— EXERCISE INSTRUCTIONS —
Write a continuation of the article below about Facebook's emotional contagion experiment, starting right after its final sentence.

— EXCERPT PROVIDED —
++++

Facebook is the second-most visited website in the world, behind only Google, with more than 800 million distinct visitors every day. Social networking has become an ubiquitous part of our day to day lives, a combination of our own time capsule and a window into our friends’ lives.
For better or worse, few websites have a stronger influence on our daily life than Facebook. In fact, one-third of 2011 divorce filings in the United States contained mentions of Facebook, according to Divorce Online.
With such a stranglehold on day-to-day life, Facebook has untold power to exert its influence in subtle ways. And last month, evidence of Facebook doing just that became news with the publication of “Experimental Evidence of massive-scale emotional contagion through social networks” in The Proceedings of the National Academy of Science.
Without knowledge or consent, Facebook manipulated the news feeds of nearly 700,000 users, reducing either positive or negative content and then examining the emotion of these individuals’ subsequent posts. The study found that emotional states can be transferred to others via “emotional contagion,” essentially suggesting that emotions and moods are contagious, and more specifically that such emotions and moods can be influenced by Facebook. If more people on a subject’s news feed posted negative content, the subject himself was more likely to post his own content displaying negative emotions, and the same was found to be true with more positive posts.
In the 1974 Tuskegee Syphylis study, African-American subjects with syphilis had their conditions tracked for decades, with the scientists never notifying them that penicillin had been discovered to be a viable cure. Telling them, scientists feared, would lead to their being cured of their disease, which would cause the scientists to lose their subjects.
In the aftermath, Congress passed the National Research Act, requiring informed consent of all research participants in studies using federal funds, as well as nearly all universities and pharmaceutical and biotech companies. Most of these organizations create their own institutional review boards, which review any proposed studies for ethical concerns prior to giving approval.

++++

— DATA FOR ANALYSIS —
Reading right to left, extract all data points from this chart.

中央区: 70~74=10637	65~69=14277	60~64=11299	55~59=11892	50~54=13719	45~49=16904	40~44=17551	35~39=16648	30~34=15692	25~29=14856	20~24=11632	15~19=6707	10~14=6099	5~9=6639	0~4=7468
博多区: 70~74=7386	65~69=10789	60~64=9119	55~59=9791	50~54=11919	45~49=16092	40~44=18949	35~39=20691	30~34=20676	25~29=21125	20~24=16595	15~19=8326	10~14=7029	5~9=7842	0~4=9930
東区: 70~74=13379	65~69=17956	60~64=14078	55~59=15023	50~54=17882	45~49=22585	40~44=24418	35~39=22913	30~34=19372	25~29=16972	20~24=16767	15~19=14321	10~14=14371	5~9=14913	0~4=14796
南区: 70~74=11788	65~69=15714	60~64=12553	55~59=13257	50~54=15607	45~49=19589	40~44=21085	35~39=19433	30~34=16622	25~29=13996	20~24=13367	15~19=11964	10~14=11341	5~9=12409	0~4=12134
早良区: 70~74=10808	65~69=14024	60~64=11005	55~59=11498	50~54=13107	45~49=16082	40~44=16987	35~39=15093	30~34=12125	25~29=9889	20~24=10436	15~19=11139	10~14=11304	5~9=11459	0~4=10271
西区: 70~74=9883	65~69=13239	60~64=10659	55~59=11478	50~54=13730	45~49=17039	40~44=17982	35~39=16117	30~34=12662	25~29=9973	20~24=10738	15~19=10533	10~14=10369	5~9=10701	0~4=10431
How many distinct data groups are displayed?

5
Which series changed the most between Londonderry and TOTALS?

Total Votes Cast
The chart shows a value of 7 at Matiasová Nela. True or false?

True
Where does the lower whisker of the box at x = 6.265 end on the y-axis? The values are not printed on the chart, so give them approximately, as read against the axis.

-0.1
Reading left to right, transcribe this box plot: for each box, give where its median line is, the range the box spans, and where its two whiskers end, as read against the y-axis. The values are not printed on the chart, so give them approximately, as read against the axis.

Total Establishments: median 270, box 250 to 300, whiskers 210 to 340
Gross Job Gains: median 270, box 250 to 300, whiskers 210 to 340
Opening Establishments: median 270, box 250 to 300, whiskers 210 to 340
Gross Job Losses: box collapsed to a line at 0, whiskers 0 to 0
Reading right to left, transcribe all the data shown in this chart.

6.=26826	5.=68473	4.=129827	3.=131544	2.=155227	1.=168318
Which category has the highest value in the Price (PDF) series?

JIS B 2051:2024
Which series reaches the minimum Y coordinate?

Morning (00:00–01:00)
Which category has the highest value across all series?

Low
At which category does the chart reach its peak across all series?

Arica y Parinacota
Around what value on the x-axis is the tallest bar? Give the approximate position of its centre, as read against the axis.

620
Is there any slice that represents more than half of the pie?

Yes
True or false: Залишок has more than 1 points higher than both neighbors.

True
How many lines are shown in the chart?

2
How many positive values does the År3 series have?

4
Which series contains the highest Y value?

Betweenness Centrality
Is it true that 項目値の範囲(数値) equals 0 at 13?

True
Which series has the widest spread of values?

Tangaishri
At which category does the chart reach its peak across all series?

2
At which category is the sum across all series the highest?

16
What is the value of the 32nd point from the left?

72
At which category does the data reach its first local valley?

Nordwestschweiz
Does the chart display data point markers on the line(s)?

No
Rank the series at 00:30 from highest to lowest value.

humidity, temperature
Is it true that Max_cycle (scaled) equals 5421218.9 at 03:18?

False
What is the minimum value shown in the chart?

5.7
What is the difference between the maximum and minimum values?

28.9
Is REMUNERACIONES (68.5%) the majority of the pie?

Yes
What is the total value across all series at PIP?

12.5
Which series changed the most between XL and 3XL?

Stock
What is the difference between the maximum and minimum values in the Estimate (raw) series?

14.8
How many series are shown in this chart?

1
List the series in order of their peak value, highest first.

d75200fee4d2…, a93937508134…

++++

— OUTPUT BELOW —
As a private company operating in social media, Facebook is not legally bound to these standards. But should they be?
One of the downsides to informed consent, from the perspective of researchers, is the possibility that potential subjects will choose not to participate in the study. And given the Big Brother-esque concerns that many people have, especially as it pertains to their data, such an experiment may be viewed as an excessive intrusion into our private data.
Today, social media can spark a revolution. In the wrong hands, could this knowledge push a country on the brink over the edge? Facebook already has a very strong ad-targeting system, and tracks users across the internet. This study suggests that Facebook’s knowledge and infrastructure could not only dictate our emotions, but incite something far larger.
Even when it’s not being actively manipulated, social media can still play an active role in conflicts around the world. In fact, American officials recently approached a large social media company requesting that they not remove the graphic content posted by Islamic State fighters because the content they post provides valuable intelligence in the form of their locations and strategies, among other things.